When we meet our intrepid and oft-confused heroine, she has abandoned her copy of Alice In Wonderland for the television set. Alice can find nothing good to watch on TV, and wishes she could have some adventures, "like the Alice in the book." While she is attempting to find a halfway decent program on television, the screen begins to dissolve into myriads of colored dots. Alice is drawn to the screen and is pulled in. And so she goes down into Quantumland.

The first person that Alice meets is a spin-up electron. While he does his best to explain some of the attributes of Quantumland, such as the fact that no two electrons that are exactly alike can share a compartment in a photon wave train, all that happens is that Alice becomes more confused. As she progresses, she will meet many interesting characters, and learn a lot about the world around her. These characters include: The Emperor (with and without his clothes), The Quantum and Classical Mechanics, The Little Mermaid, and The Ugly Duckling.

Her adventures take her, not down the rabbit hole, but to the heart of the atom. She goes to the Heisenberg Bank to learn about how energy is transferred between particles, and to a room where thought experiments come to life. Alice is sent on a merry chase, but in the end, returns home safe, sound, and slightly more knowledgeable.

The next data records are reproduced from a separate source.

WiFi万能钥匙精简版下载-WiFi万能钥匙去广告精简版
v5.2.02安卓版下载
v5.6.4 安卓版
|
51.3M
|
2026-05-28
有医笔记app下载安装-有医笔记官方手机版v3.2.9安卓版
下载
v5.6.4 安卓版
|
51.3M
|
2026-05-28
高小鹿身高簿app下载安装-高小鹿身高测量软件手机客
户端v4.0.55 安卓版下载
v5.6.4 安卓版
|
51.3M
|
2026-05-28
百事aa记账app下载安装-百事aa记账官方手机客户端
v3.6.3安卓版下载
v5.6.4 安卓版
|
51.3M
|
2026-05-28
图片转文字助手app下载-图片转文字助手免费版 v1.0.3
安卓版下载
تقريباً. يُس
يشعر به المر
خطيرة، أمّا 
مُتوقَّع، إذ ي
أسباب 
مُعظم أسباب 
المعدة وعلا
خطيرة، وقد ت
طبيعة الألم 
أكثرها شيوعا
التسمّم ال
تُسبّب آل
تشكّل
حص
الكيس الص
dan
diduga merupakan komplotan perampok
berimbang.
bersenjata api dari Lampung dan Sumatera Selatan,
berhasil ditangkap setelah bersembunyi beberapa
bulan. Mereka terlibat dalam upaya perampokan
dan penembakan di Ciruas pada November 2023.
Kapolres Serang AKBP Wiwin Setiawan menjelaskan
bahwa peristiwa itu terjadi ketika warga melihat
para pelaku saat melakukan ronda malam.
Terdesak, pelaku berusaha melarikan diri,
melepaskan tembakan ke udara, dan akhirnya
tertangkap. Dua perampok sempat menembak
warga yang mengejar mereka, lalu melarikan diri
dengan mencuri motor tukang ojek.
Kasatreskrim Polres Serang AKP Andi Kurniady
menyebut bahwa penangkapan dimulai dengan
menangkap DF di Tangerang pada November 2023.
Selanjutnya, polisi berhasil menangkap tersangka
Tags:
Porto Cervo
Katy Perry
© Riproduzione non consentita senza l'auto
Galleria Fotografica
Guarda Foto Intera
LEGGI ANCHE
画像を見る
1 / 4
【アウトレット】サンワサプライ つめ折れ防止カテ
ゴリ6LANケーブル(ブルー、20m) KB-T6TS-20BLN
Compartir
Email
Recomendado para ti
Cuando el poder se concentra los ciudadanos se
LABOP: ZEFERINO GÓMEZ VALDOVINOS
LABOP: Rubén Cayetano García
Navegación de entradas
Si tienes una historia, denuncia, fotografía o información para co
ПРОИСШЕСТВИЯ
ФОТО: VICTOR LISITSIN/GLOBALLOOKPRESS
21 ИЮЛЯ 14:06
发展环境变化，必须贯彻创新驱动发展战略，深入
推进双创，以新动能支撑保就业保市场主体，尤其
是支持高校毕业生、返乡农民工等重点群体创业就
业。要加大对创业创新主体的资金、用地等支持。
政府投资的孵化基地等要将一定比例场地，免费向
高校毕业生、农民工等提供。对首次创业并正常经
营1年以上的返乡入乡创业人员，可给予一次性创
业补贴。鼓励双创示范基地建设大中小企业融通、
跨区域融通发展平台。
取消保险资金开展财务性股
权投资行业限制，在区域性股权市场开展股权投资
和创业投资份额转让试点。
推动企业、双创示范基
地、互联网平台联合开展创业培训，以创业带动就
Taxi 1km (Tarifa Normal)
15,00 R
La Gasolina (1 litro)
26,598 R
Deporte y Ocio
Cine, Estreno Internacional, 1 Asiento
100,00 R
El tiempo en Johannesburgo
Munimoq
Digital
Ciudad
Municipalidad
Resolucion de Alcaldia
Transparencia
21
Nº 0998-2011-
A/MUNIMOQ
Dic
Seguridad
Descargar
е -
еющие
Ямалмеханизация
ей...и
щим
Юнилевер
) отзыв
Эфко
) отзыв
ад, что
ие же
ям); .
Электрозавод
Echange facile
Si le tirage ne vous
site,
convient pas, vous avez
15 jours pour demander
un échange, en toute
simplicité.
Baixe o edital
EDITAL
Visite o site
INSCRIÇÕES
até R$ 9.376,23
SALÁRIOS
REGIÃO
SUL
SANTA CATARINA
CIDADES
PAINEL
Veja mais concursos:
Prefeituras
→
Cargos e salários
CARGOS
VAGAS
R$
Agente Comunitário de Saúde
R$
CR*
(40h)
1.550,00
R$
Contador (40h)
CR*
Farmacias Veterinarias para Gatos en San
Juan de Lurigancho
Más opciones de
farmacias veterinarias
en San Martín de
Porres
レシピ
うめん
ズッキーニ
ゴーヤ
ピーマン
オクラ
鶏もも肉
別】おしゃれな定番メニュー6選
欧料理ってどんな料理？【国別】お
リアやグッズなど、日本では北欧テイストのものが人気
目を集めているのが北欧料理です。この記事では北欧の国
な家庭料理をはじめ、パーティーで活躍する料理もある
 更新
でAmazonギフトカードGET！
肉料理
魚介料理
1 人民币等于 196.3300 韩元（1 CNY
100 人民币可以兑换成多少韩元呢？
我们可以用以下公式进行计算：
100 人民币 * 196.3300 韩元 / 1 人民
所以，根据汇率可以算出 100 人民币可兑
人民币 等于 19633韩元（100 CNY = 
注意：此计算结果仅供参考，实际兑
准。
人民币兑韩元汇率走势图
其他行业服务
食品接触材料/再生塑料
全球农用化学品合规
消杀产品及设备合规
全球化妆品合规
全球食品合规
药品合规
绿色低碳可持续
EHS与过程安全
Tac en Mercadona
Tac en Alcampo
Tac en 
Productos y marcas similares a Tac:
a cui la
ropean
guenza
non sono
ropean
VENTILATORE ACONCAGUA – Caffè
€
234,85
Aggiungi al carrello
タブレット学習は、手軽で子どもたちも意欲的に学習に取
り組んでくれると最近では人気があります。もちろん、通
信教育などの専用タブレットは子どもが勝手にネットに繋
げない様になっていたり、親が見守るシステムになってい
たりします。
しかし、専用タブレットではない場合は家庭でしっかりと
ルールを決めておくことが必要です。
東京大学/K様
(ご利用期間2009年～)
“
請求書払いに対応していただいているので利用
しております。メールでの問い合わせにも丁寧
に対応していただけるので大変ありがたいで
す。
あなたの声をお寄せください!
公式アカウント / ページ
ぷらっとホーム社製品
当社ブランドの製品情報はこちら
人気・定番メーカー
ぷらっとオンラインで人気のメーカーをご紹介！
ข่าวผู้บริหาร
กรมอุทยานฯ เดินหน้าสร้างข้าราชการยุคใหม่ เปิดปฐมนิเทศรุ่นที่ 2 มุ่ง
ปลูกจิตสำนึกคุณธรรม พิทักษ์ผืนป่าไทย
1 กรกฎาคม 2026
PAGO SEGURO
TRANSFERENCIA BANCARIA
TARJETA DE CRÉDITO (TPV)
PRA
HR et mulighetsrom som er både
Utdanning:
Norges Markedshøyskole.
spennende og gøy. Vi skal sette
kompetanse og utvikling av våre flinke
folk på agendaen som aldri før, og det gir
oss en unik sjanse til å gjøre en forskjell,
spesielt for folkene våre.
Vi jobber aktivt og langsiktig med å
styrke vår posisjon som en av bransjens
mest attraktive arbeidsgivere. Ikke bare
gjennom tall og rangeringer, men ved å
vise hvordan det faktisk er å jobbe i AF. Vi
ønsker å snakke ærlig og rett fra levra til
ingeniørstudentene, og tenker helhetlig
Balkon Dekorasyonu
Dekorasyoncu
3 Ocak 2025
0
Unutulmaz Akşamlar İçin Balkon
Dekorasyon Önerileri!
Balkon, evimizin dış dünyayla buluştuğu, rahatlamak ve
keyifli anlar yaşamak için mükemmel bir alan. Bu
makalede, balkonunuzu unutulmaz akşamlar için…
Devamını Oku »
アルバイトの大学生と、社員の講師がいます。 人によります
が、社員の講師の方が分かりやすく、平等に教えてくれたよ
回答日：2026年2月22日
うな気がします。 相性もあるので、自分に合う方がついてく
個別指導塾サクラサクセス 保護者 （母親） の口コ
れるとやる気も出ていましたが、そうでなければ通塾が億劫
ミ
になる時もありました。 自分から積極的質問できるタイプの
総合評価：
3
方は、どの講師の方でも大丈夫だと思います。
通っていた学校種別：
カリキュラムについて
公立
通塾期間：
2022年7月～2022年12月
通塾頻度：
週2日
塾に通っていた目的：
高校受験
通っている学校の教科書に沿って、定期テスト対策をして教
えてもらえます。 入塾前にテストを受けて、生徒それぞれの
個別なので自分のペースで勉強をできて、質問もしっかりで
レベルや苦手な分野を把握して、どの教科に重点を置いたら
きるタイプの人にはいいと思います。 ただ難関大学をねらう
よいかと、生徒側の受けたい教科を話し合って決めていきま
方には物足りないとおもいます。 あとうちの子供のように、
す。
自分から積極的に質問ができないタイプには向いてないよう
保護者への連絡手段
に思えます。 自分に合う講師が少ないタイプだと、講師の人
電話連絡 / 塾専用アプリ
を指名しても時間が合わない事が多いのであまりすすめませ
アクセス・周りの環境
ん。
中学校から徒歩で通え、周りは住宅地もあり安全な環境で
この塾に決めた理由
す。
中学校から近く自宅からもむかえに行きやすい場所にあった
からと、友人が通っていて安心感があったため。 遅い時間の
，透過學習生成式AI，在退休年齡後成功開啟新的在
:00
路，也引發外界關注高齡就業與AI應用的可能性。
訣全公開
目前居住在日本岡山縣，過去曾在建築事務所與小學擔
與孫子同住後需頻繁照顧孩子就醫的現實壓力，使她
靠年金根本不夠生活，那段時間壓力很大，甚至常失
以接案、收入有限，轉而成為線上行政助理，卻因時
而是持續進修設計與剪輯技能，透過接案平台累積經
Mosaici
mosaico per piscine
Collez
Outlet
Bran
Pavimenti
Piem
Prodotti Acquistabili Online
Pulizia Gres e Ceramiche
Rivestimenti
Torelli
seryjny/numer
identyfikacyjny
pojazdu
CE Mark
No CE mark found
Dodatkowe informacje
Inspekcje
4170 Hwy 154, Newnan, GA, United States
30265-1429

Meanwhile, the I learned a complex science, in simple terms. But even though it is simplified, I did not feel as though I was being talked down to. That being said, this is an amazing little book. It is informing and entertaining. It also contains allusions to the real Alice in Wonderland, as well as other fantasy books, including The Wizard of Oz. I chewed through it in a few days, and I am not that fast of a reader. It is a short book, with explanatory notes at the end of each chapter. You do not have to be a rocket scientist to understand this book, but you don't feel stupid either. I recommend this novel to anyone with an interest in physics, or comical literature.